# samick shb bow vs. martin x-200 bow



## southpaw2000 (Feb 9, 2010)

Hi Ladies,
It seems most people on this board are compound bow shooters, I am one too, but our range has a traditional shoot every year and I am looking into getting a one piece recurve bow. Does anyone have the Samick shb bow or the Martin x-200 bow, and what do you think of them. These bows are probably made for males and I'm concerned the handles might be too wide. 
My draw length is 24.5 inches and I'll probably get a 30 to 35 lb draw weight.


----------



## Targets3D (Jan 25, 2010)

Have not shot either. You may want to consider a Ragim Matrix 66" bow. They come in 2lbs draw weight intervals within your range. It is a great starter bow and very reasonably priced. 

I am also curious to hear about other's trad rigs.


----------



## southpaw2000 (Feb 9, 2010)

Thanks for your response.
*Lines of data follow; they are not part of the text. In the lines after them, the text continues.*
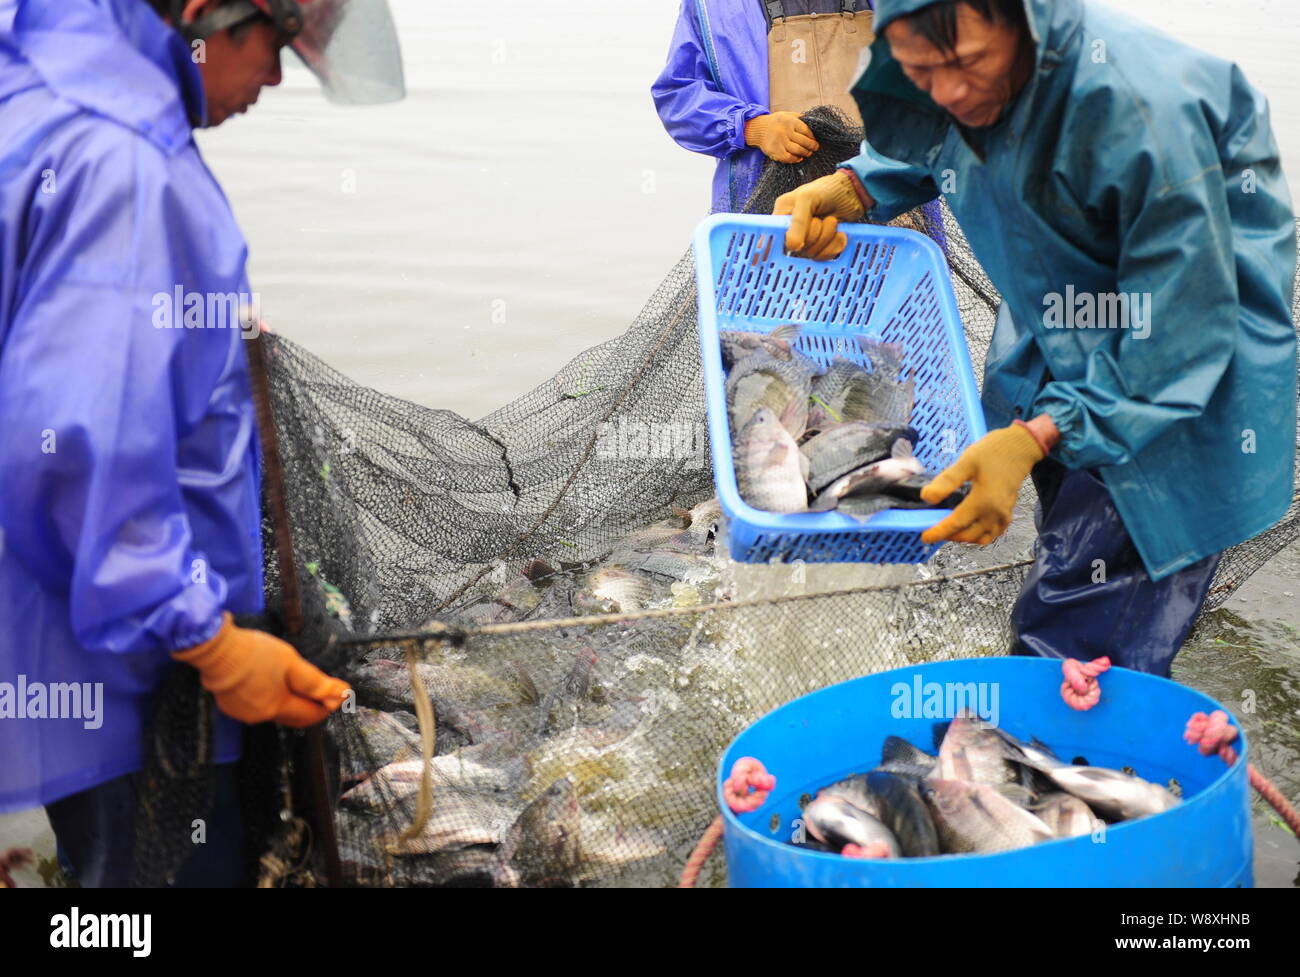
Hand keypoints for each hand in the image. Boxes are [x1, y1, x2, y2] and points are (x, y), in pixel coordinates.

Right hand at [172, 613, 350, 726]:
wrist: (215, 649)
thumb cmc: (254, 653)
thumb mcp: (291, 662)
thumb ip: (316, 683)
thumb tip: (342, 694)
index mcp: (277, 707)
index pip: (310, 716)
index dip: (327, 706)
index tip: (338, 693)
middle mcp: (260, 716)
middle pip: (294, 716)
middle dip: (310, 705)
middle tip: (321, 689)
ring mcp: (243, 713)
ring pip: (275, 711)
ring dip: (289, 700)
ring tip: (294, 680)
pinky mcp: (230, 705)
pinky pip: (257, 706)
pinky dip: (269, 697)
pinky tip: (270, 681)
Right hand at [744, 111, 819, 162]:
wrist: (758, 129)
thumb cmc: (776, 122)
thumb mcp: (787, 115)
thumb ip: (799, 117)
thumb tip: (814, 123)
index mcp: (789, 121)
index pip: (806, 130)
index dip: (812, 137)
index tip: (815, 140)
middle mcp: (785, 131)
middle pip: (803, 141)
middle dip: (812, 146)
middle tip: (815, 148)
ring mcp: (780, 141)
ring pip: (797, 150)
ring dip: (805, 153)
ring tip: (808, 153)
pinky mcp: (775, 151)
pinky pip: (789, 157)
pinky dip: (795, 159)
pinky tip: (799, 158)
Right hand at [773, 170, 865, 259]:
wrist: (853, 193)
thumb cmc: (827, 189)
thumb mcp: (808, 198)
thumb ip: (798, 222)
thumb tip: (792, 246)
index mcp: (782, 215)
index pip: (770, 237)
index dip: (767, 249)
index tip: (762, 259)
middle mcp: (792, 229)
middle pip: (796, 248)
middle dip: (814, 234)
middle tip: (819, 218)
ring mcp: (807, 239)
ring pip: (812, 253)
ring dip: (827, 237)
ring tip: (831, 220)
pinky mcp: (822, 246)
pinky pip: (824, 256)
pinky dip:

I decided to go with the Samick SHB one piece recurve bow, should be getting it soon. There is one guy on the traditional bow forum that said his Ragim bow broke on him, but I see a lot of those bows on the shooting range.


----------



## hogdgz (Jun 24, 2007)

I love the Martin x-200. That grip is awesome! I have never shot one that was the low poundage that I would need, but it is on my list to own one day. Congrats on the new bow and post up some pics when you get her set up.


----------



## hoytmuzzyscott (Jul 17, 2009)

the martin x-200 is a superb one piece recurve, but i had a martin x-150 break in my hands and nearly got gutted my a broadhead. Luckily it was one i had been practicing with and it was dull.


----------



## southpaw2000 (Feb 9, 2010)

Thanks for your replies. Hogdgz, I have also heard that the Martin x-200 grip is a good fit for women. The price seemed to have gone up fast, it's like we are paying for the manufacturer's healthcare plan or something. Perhaps later on I can get it. Hoytmuzzyscott, sorry your Martin x-150 broke on you, what a disappointment. There have been quite a few stories on these boards about bows breaking and I'm not sure what to think. Thanks for the info.


----------